Clonal Hematopoiesis of Indeterminate Potential (CHIP) arises from somatic mutations occurring in hematopoietic stem cells (HSCs) and is linked to myeloid and lymphoid malignancies and increased inflammatory disorders such as atherosclerosis. TET2 mutations, associated with increased inflammation, are among the most frequent in CHIP and play a key role in the development of cardiovascular disease. Macrophages, a central regulator of the innate immune response and inflammation, play a key role in the immune dysfunction seen in CHIP. Phagocytosis contributes to increased pro-inflammatory cytokine production and is a critical homeostatic mechanism in tissues. Dysfunctional phagocytosis is often associated with cardiovascular disease and other inflammatory disorders (Rauch et al., Nature Cardiovascular Research 2023; Jan, Ebert and Jaiswal., Seminars in Hematology 2017). However, it is unclear whether macrophage phagocytosis is dysfunctional in TET2 CHIP-mediated inflammation.

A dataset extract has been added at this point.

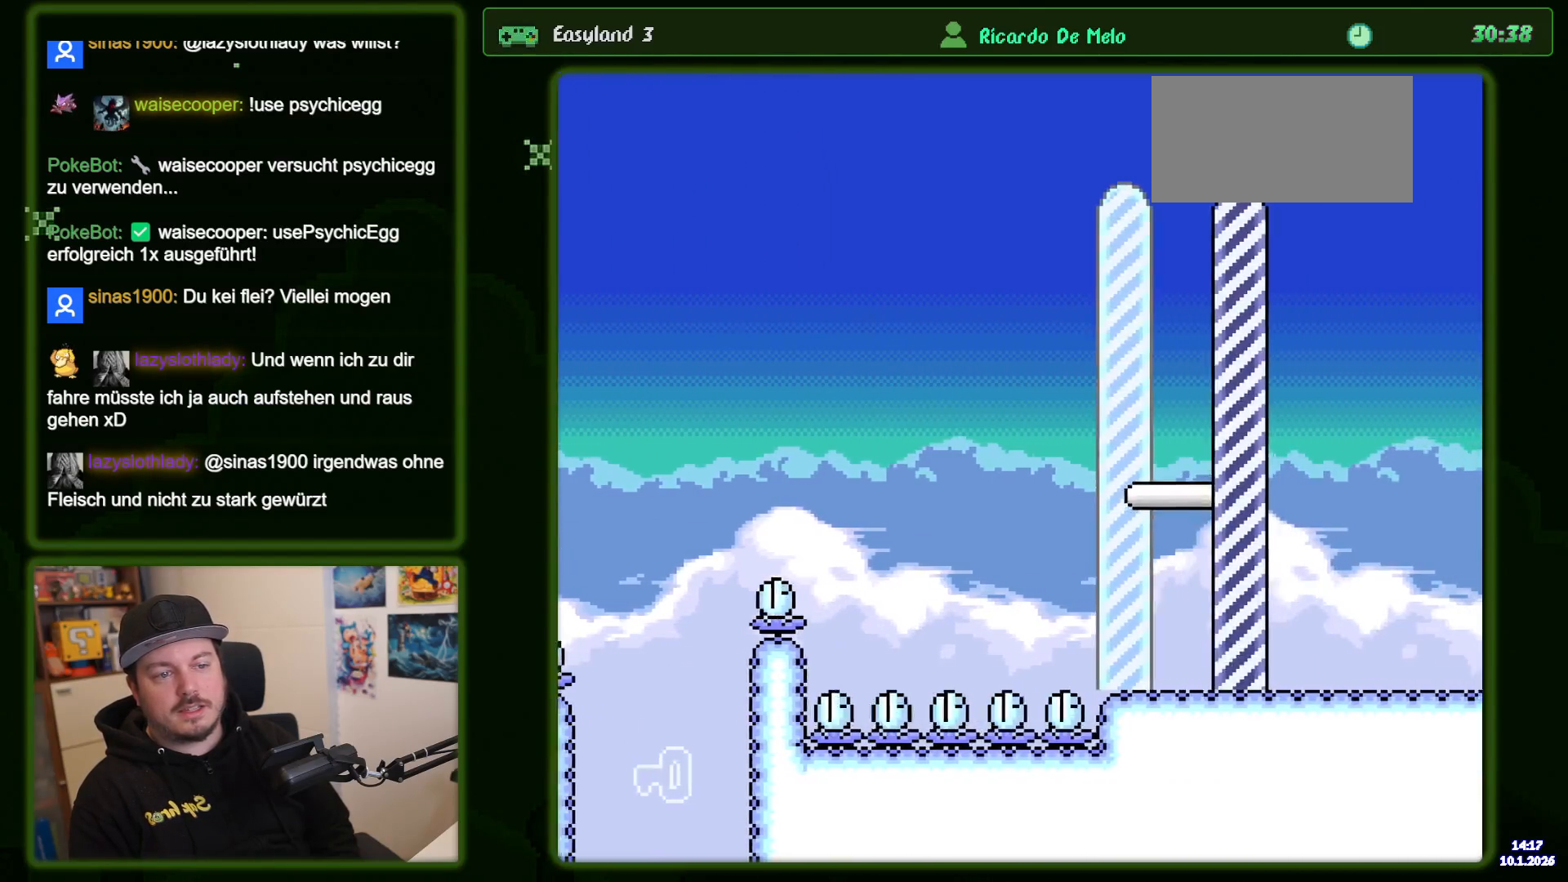
{"dt_ms": 500, "buttons": ["Y", "DPAD_RIGHT"], "events": []}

Using Tet2 fl/fl x Vav-Cre mice to model CHIP (referred to as Tet2 KO), we revealed that Tet2 KO bone marrow derived macrophages (BMDMs) exhibit altered phagocytic capabilities, which may play a role in the inflammatory conditions associated with CHIP. Using murine BMDMs, we demonstrated that when compared to WT macrophages, Tet2 KO macrophages increased expression of CD206. CD206, a known pattern recognition receptor, is a marker of M2 polarized macrophages and increased phagocytic competency (Schulz et al., Nature Scientific Reports 2019). This increase of CD206+ macrophages in Tet2 KO murine BMDMs has also been linked to atherosclerosis (Rauch et al., Nature Cardiovascular Research 2023).
To understand the phagocytic potential of WT and Tet2 KO, we cultured BMDMs and RAW264.7 macrophages in the presence of IL4 (10ng/ml) or lipopolysaccharides (LPS; 10ng/ml) and used FITC-conjugated IgG beads to model innate immune system stimulation. When macrophages bind IgG opsonized targets using Fc Gamma receptors (FcYRs) they initiate the phagocytosis process. Compared to WT, Tet2-KO BMDMs or RAW264.7 macrophages had significantly increased phagocytosis 8 to 24 hours after the introduction of IgG beads. To uncover potential mechanisms driving increased phagocytosis, we performed RNA-sequencing for CD206+ WT and Tet2-KO BMDMs, which showed significantly increased gene set enrichment for leukocyte endothelial migration and Fc-gamma receptor dependent phagocytosis in Tet2-KO when compared to WT.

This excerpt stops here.